タンパク質が脂質がミネラルがと、よく分からない説教が続いているのだが、アメリアは『魔物のくせに人間の栄養学に詳しすぎじゃない?』などと余計なことを考えていたのであんまり頭に入ってこなかった。
とりあえず、野菜を齧っただけではダメだということだけは分かった。
(そういや牧草を食べる牛も、ミネラル語りないから岩塩を舐めるとか本に書いてあったな……)
何かの書物で読んだ豆知識を思い出したので、調薬用の岩塩を手に取ったところ、アメリアの意図を察知したピクシーがそれを手刀で素早く叩き落とした。

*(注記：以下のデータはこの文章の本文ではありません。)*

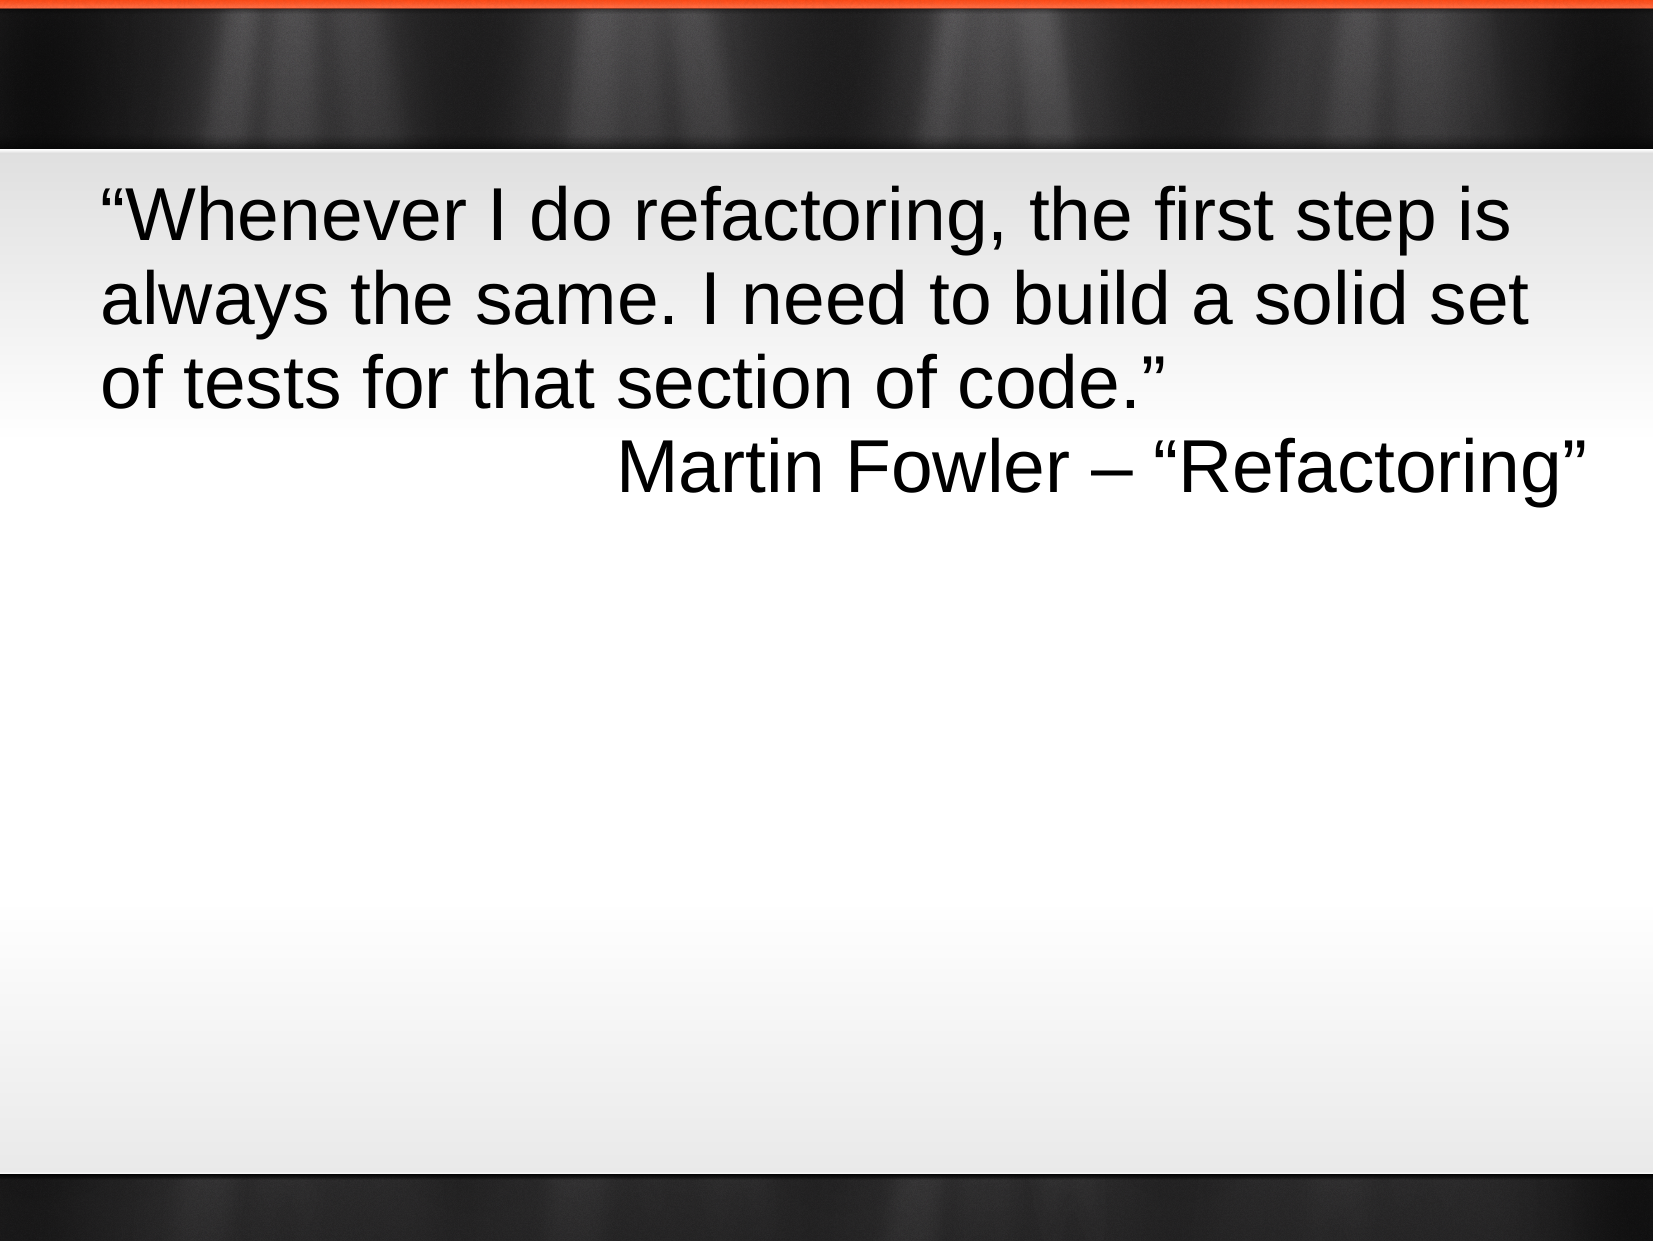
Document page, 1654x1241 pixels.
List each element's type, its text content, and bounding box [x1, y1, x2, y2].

picture [0, 0, 1653, 1241]
subtitle “Whenever I do refactoring, the first step is always the same. I need to build a solid set of tests for that section of code.” Martin Fowler – “Refactoring” [100, 6, 1588, 1125]
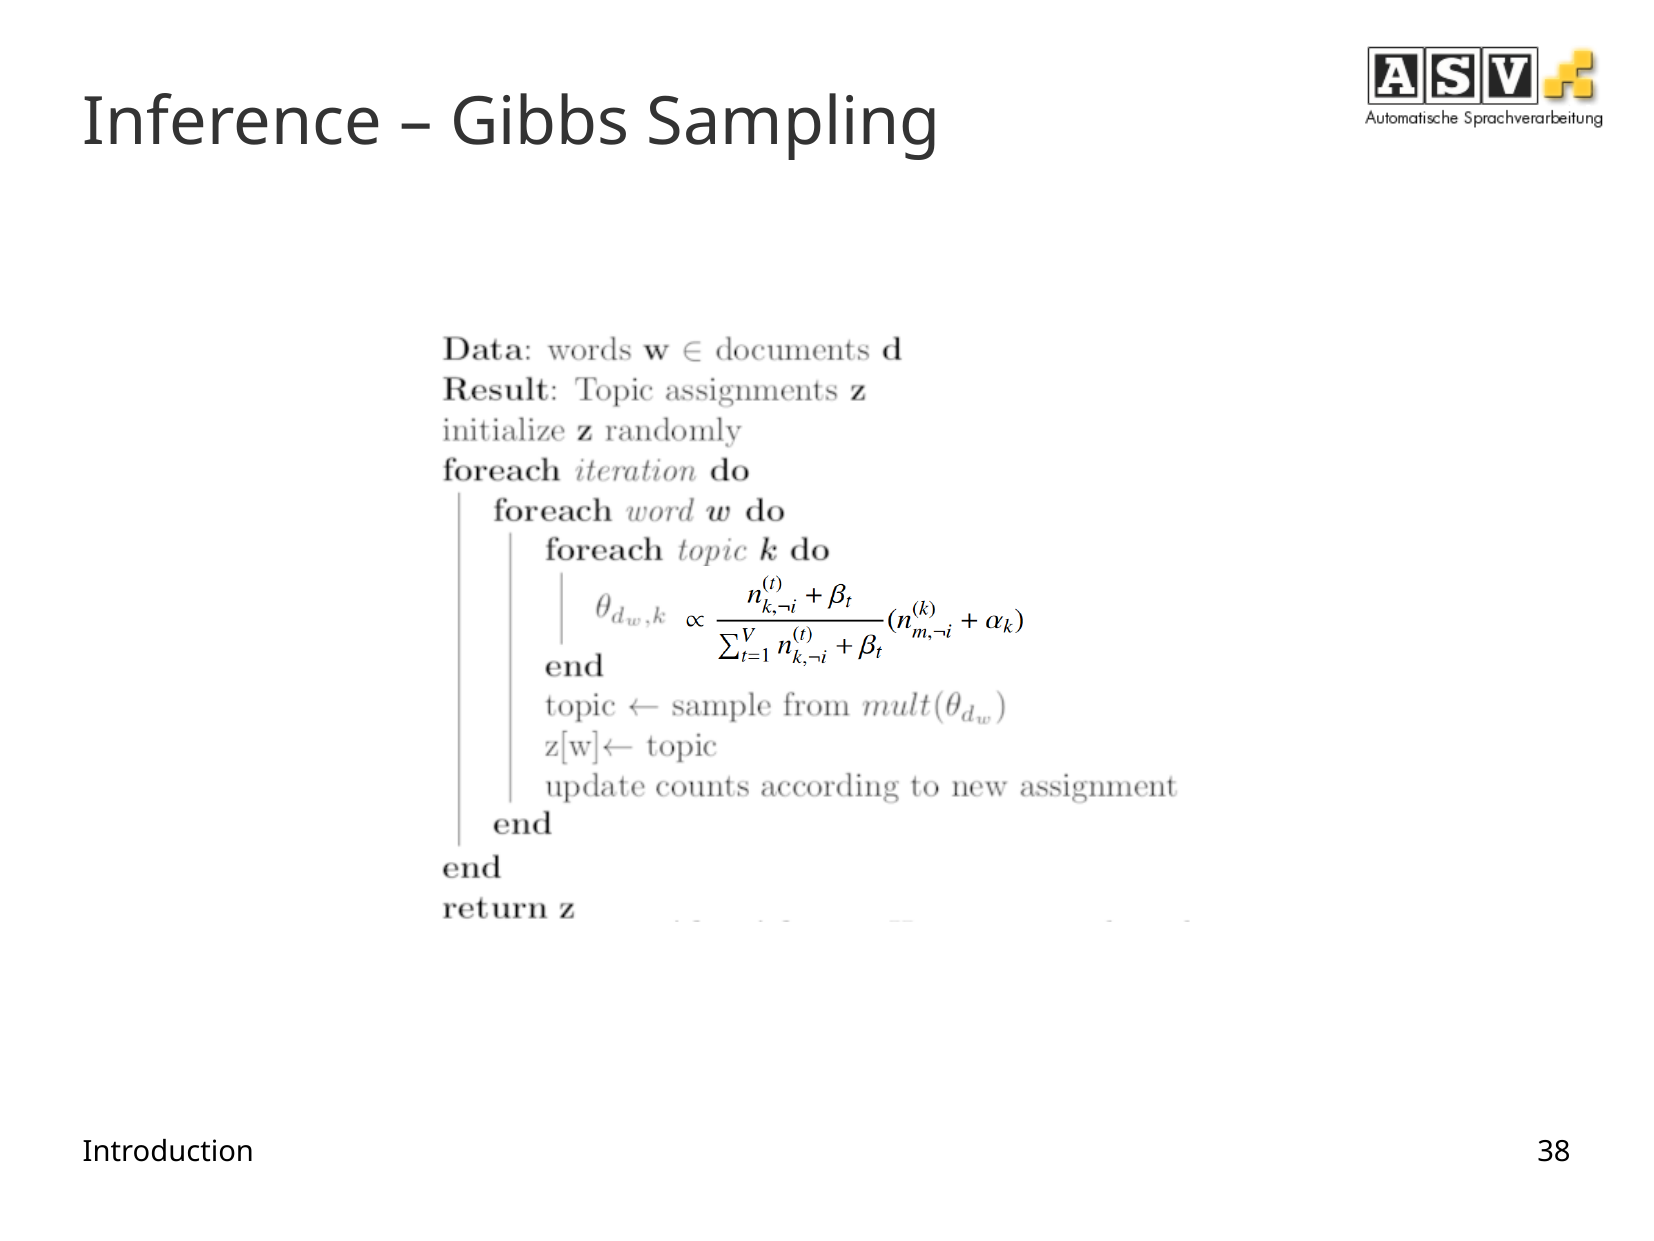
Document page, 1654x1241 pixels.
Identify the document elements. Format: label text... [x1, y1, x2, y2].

picture [1364, 43, 1605, 129]
title Inference – Gibbs Sampling [82, 49, 1347, 189]
picture [427, 321, 1193, 922]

「今、岩塩舐めときゃいいでしょって思ったでしょ!? 馬鹿なの!? それで足りない栄養もばっちりとか思うわけないでしょー! アメリアはただでさえ痩せて不健康なんだから、ちゃんとした食事を摂らなきゃいけないのよ? 今のままじゃ病気になりそうだから、心配しているのよ」
「…………すみません……?」
「なんで疑問形なのよ」
なんでか分からないが、どうやら心配されているらしいと分かり、一応謝ってみたが、なぜピクシーが自分の健康を心配するのか分からない。
血のつながった家族だってアメリアの健康なんて気にかけていなかった。
チューベローズの人間は、健康であることよりも、たとえ早死にしても魔女として才能を発揮し名を立てることのほうが重要であるとの考えだったから、ピクシーの説教がアメリアにはピンとこない。